Scores for specimens from Gunung museum daerah istimewa yogyakarta Lehio (crosses in fig. 26A), simply south and east of Musser’s transect, are scattered in the constellation from left to proper alongside the primary element and in addition have a tendency to lay along the outskirts of the larger cluster from the angle of the second axis. This alignment suggests the pattern from Gunung Lehio to have a comparatively wider rostrum and bony palate, longer tooth row, and shorter diastema as compared to specimens in the different geographic samples (table 29). Southern lowlands fringing Teluk Bone have yielded two species in the P. leucomus group. Prosciurillus alstoni has been collected at the base of the southeastern peninsula at Usu (02°36′S, 121°06′E), and Masamba (02°34′S, 120°19′E), about 80 km west of Usu, is the easternmost assortment website for P. weberi.
Geographic Regions
Hoplopleura heinrichi is distinct from the brand new species Hoplopleura ileile (see below), a pattern concordant with the presence of two distinctive species within Hyosciurus. Thoracic sternal plate (fig. 47B) much like that of male however slightly broader. About as broad as lengthy; thoracic sternal plate (fig. 46B) blunt anteriorly and tapering to broad apex posteriorly; mesothoracic spiracle average in measurement (0.020 mm in diameter) with one small DMsS and one pretty lengthy DPTS (0.14 mm in length) medial to spiracle. Forelegs small, every with narrow acuminate claw; hind coxa and claw sturdy; midlegs intermediate in dimension between fore and hindlegs. Although the origin of the Salayar population is unresolved, we do know that C.
Fig 12
1314; cranial and dental measurements are summarized in tables 17 and 26. In the Masamba and Palopo lowlands west of the central mountains, the indigenous member of the P. leucomus group is P. weberi, not P. alstoni (see that account). In this space the mountainous range of P. topapuensis sits adjacent to that of lowland P. weberi, which has been collected only around Masamba (02°34′S, 120°19′E) and Palopo (03°01′S, 120°13′E).
Table Eight
The morphology suggests a food regimen of softer foods than those described for Rubrisciurus, and that finding certain dietary components by olfaction is probably not as important in these squirrels as in Rubrisciurus. All three species of Prosciurillus introduced above eat gentle fruits (figs are an example) in addition to bugs (table 57). Contents of stomachs held no indication that robust nuts have been taken, similar to those from pangi and oaks. The insects within the stomachs examined are macrolepidopteran and geometrid caterpillars along with beetles, scale bugs, and cockroaches (most of which are gleaned from surfaces of foliage and bark); and buprestid beetle larvae dug from beneath bark (see ecology accounts for the completely different species). Contents of stomachs also level to arboreal termites in Termitidae as part of their diet. Nests of those bugs are fixed to limbs in tree crowns and easily scratched open by the squirrels, causing the termites to pour out of the nest onto the department to quickly turn out to be simple prey.

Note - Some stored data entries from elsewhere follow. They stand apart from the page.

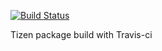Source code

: [![Build Status](https://travis-ci.org/H1G1/travis_test.svg?branch=master)](https://travis-ci.org/H1G1/travis_test)

Tizen package build with Travis-ci
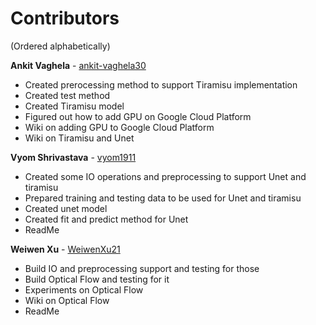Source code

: # Contributors
(Ordered alphabetically)

**Ankit Vaghela** - [ankit-vaghela30](https://github.com/ankit-vaghela30)
- Created prerocessing method to support Tiramisu implementation
- Created test method
- Created Tiramisu model
- Figured out how to add GPU on Google Cloud Platform
- Wiki on adding GPU to Google Cloud Platform
- Wiki on Tiramisu and Unet

**Vyom Shrivastava** - [vyom1911](https://github.com/vyom1911)
- Created some IO operations and preprocessing to support Unet and tiramisu
- Prepared training and testing data to be used for Unet and tiramisu
- Created unet model
- Created fit and predict method for Unet
- ReadMe


**Weiwen Xu** - [WeiwenXu21](https://github.com/WeiwenXu21)
- Build IO and preprocessing support and testing for those
- Build Optical Flow and testing for it
- Experiments on Optical Flow
- Wiki on Optical Flow
- ReadMe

A yr later, on one other April morning, Musser watched an individual for 10–15 minutes in a unique area of forest on the summit of Nokilalaki. He stood about 10 ft from the squirrel, which was sitting on a rotting tree trunk covered with thick moss. From a distance, the squirrel resembled a spherical, dark brown ball of fur with a protracted face and large eyes. At first it responded to Musser’s presence by leaping to the bottom and scampering away for a few toes, but then returned to the highest of the trunk to sit, often grooming and biting ectoparasite-infested areas, scratching at other places in its fur, and generally chirping and sniffing about on the tree trunk.
Voucher specimens reflect a distribution all through most of the mainland of Sulawesi; no materials has been collected from offshore islands (see gazetteer and map in determine 5). Most assortment data are in areas that are or had been covered with main tropical lowland evergreen rain forest. A few samples come from mountains at altitudes where tropical lower montane rain forest dominates (Gunung Kanino within the central core, and Pegunungan Mekongga on the southeast peninsula). No specimens have been collected from excessive elevations in cool and wet higher montane rain forest.
The scores for the types of mowewensis cluster with points representing specimens from Pinedapa and the Malakosa area; the score for the holotype of sarasinorum is nearby. Scores denoting the AMNH specimens from the southeastern peninsula are scattered throughout the cluster derived from the samples from the Malakosa area and Pinedapa. There is no evidence from cranial and dental dimensions or proportions derived from the two skulls of mowewensis indicating they are anything apart from one other sample of sarasinorum, which identifies a population for which P. alstoni is the oldest name. The putting dissimilarities between the 2 species involve the underparts and ears.